Predictably, people are, once again, scrambling for answers to deal with this plague of school violence -- the kind that struck terror into the hearts of suburbanites back in 1999 when two social misfits and Nazi admirers, Dylan Klebold and Eric Harris, massacred 12 people at Columbine High School in Littleton, Colorado. Psychologists are getting much air time analyzing the patterns of such killers, and security firms are betting on higher stock prices.
But while I, like any other person with a pulse, empathize with those who have been personally touched by the tragedies of school shootings, I can’t offer a solution as much as I can point to a lesson.
That lesson being that isolated, middle-class white communities don’t provide an escape from the gun violence that is used to characterize -- and to stereotype -- black urban communities. And the idea that one can deal with fears of violence by simply moving away from black people is an idea that should have been shot to hell -- pardon the pun -- at least since the Columbine massacre.
It still persists, though.
mish, whose isolation and old-fashioned ways are part of their religion, many of the people who move to places such as Littleton and Bailey, Colorado are part of a new wave of white flight. For this group, fears of crime and its associated pathologies lead them to leave cities when they become too black or Hispanic. So they move to the suburbs and exurbs, where they settle in and vote for George W. Bush.

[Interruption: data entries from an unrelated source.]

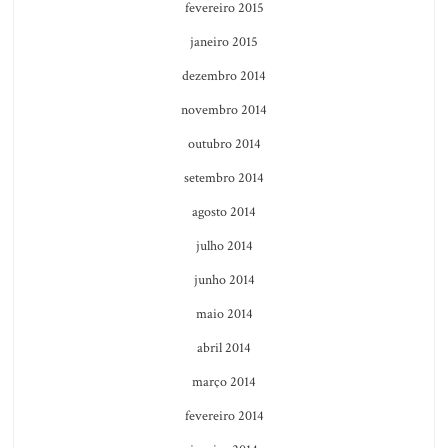
fevereiro 2015
janeiro 2015
dezembro 2014
novembro 2014
outubro 2014
setembro 2014
agosto 2014
julho 2014
junho 2014
maio 2014
abril 2014
março 2014
fevereiro 2014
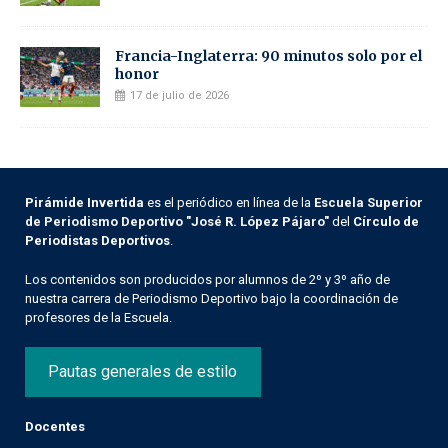
Francia-Inglaterra: 90 minutos solo por el
honor
17 de julio de 2026
Pirámide Invertida
es el periódico en línea de la
Escuela Superior
de Periodismo Deportivo "José R. López Pájaro"
del
Círculo de
Periodistas Deportivos
.
Los contenidos son producidos por alumnos de 2º y 3º año de
nuestra carrera de Periodismo Deportivo bajo la coordinación de
profesores de la Escuela.
Pautas generales de estilo
Docentes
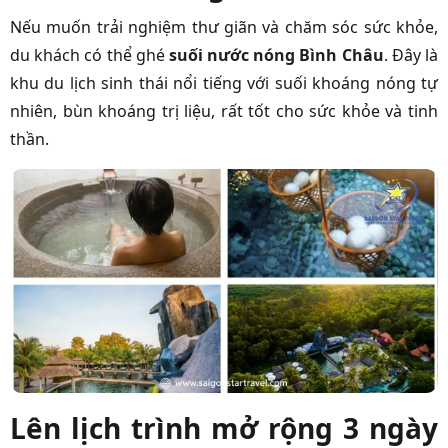
Nếu muốn trải nghiệm thư giãn và chăm sóc sức khỏe,
du khách có thể ghé
suối nước nóng Bình Châu
. Đây là
khu du lịch sinh thái nổi tiếng với suối khoáng nóng tự
nhiên, bùn khoáng trị liệu, rất tốt cho sức khỏe và tinh
thần.
Lên lịch trình mở rộng 3 ngày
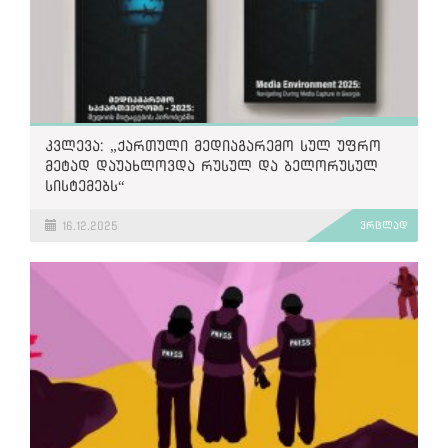
კვლევა: „ქართული მედიაგარემო სულ უფრო
მეტად დაუახლოვდა რუსულ და ბელორუსულ
სისტემებს“
16.12.2025
ვრცლად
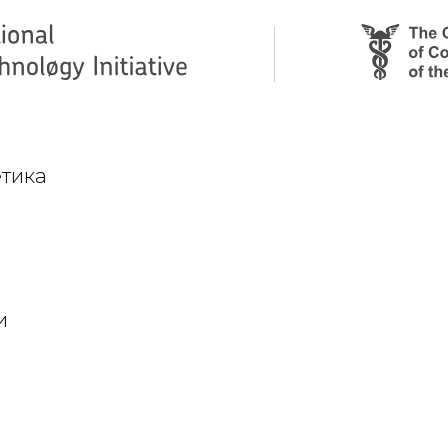
етика
и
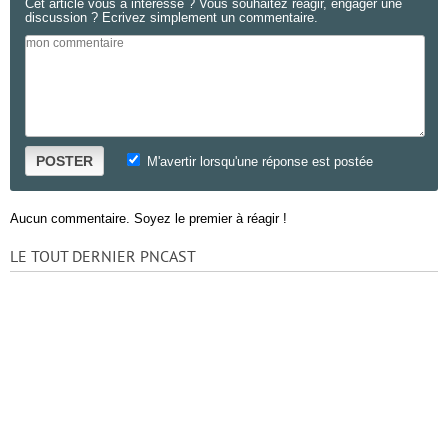
Cet article vous a intéressé ? Vous souhaitez réagir, engager une
discussion ? Ecrivez simplement un commentaire.
POSTER
M'avertir lorsqu'une réponse est postée
Aucun commentaire. Soyez le premier à réagir !
LE TOUT DERNIER PNCAST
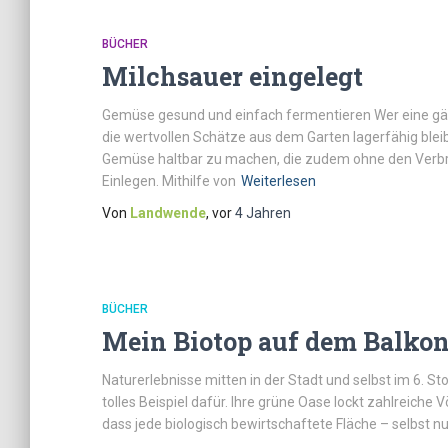
BÜCHER
Milchsauer eingelegt
Gemüse gesund und einfach fermentieren Wer eine gär
die wertvollen Schätze aus dem Garten lagerfähig blei
Gemüse haltbar zu machen, die zudem ohne den Verbra
Einlegen. Mithilfe von
Weiterlesen
Von
Landwende
, vor
4 Jahren
BÜCHER
Mein Biotop auf dem Balko
Naturerlebnisse mitten in der Stadt und selbst im 6. Sto
tolles Beispiel dafür. Ihre grüne Oase lockt zahlreiche 
dass jede biologisch bewirtschaftete Fläche – selbst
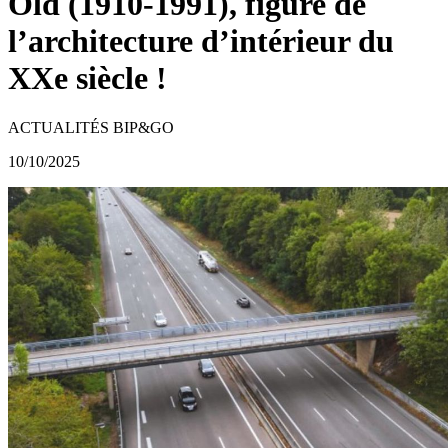
Old (1910-1991), figure de
l’architecture d’intérieur du
XXe siècle !
ACTUALITÉS BIP&GO
10/10/2025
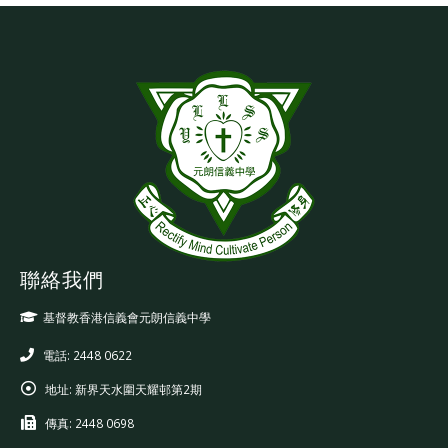
聯絡我們
基督教香港信義會元朗信義中學
電話: 2448 0622
地址:
新界天水圍天耀邨第2期
傳真:
2448 0698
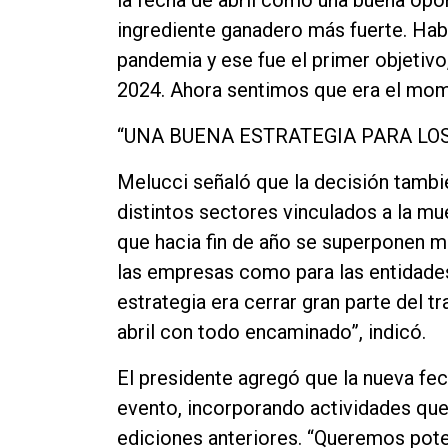
la fecha de abril como una buena opo
ingrediente ganadero más fuerte. Habí
pandemia y ese fue el primer objetiv
2024. Ahora sentimos que era el mome
“UNA BUENA ESTRATEGIA PARA LOS
Melucci señaló que la decisión tamb
distintos sectores vinculados a la m
que hacia fin de año se superponen 
las empresas como para las entidades
estrategia era cerrar gran parte del tr
abril con todo encaminado”, indicó.
El presidente agregó que la nueva fech
evento, incorporando actividades que
ediciones anteriores. “Queremos poten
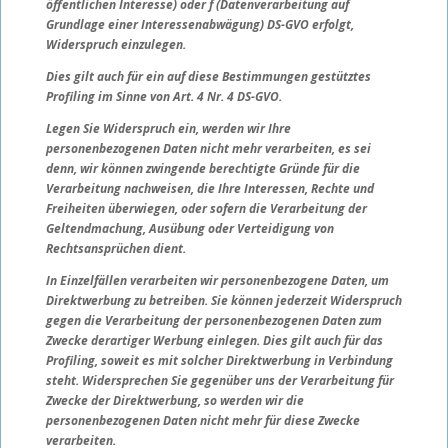
öffentlichen Interesse) oder f (Datenverarbeitung auf
Grundlage einer Interessenabwägung) DS-GVO erfolgt,
Widerspruch einzulegen.
Dies gilt auch für ein auf diese Bestimmungen gestütztes
Profiling im Sinne von Art. 4 Nr. 4 DS-GVO.
Legen Sie Widerspruch ein, werden wir Ihre
personenbezogenen Daten nicht mehr verarbeiten, es sei
denn, wir können zwingende berechtigte Gründe für die
Verarbeitung nachweisen, die Ihre Interessen, Rechte und
Freiheiten überwiegen, oder sofern die Verarbeitung der
Geltendmachung, Ausübung oder Verteidigung von
Rechtsansprüchen dient.
In Einzelfällen verarbeiten wir personenbezogene Daten, um
Direktwerbung zu betreiben. Sie können jederzeit Widerspruch
gegen die Verarbeitung der personenbezogenen Daten zum
Zwecke derartiger Werbung einlegen. Dies gilt auch für das
Profiling, soweit es mit solcher Direktwerbung in Verbindung
steht. Widersprechen Sie gegenüber uns der Verarbeitung für
Zwecke der Direktwerbung, so werden wir die
personenbezogenen Daten nicht mehr für diese Zwecke
verarbeiten.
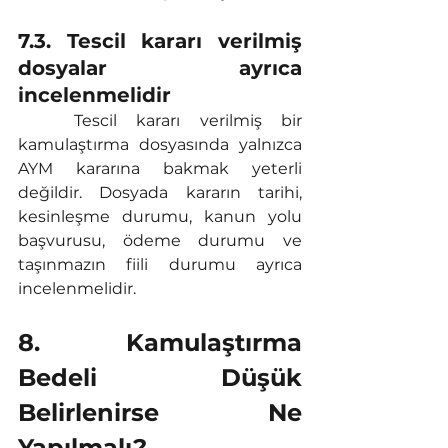
7.3. Tescil kararı verilmiş 
dosyalar ayrıca 
incelenmelidir
	Tescil kararı verilmiş bir 
kamulaştırma dosyasında yalnızca 
AYM kararına bakmak yeterli 
değildir. Dosyada kararın tarihi, 
kesinleşme durumu, kanun yolu 
başvurusu, ödeme durumu ve 
taşınmazın fiili durumu ayrıca 
incelenmelidir.
8. Kamulaştırma 
Bedeli Düşük 
Belirlenirse Ne 
Yapılmalı?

What they don’t realize, or what they don’t care to realize, is that when they flee and deplete the tax base, the problem that they claim to be escaping becomes worse. Much of the violence, especially the homicides, among young black men is spawned by turf wars over the drug trade -- the only occupation some of them believe is available to them since many of the legitimate jobs have been outsourced to the suburbs or overseas.
But here’s the thing: While black males have higher rates of homicide than white males, we know that much of that problem can be cured by putting energy into creating jobs. We know that much of that problem stems from issues of disrespect and devaluation, not psychosis. Instead of dealing with that, however, many people would rather view it as an inevitable consequence of being poor and black. And so, they move away.
And in doing so, many of them underestimate the propensity for violence in the white people around them.
Notice, for example, how Klebold and Harris, as well as Duane Morrison, the Bailey high school shooter; and Charles Carl Roberts, the Amish school shooter, killed themselves after committing murder. That should draw attention to the fact that white males commit suicide at higher rates than any other group. According to the National Institute of Mental Health, they account for 73 percent of all suicides and 80 percent of all firearm suicides.
But more than that, it should also draw more attention to the fact that suicide is no longer just a personal thing; that now, a white guy with suicidal tendencies and access to a gun might want to take a few people with him.
We’ve seen it happen.
No doubt, the school shootings are tragic. And this column is not an attempt to blame the victims, but a means to get people to see that there is no escape or safe place from gun violence. It is everyone’s problem.
One that could be dealt with if stereotypes weren’t allowed to get in the way.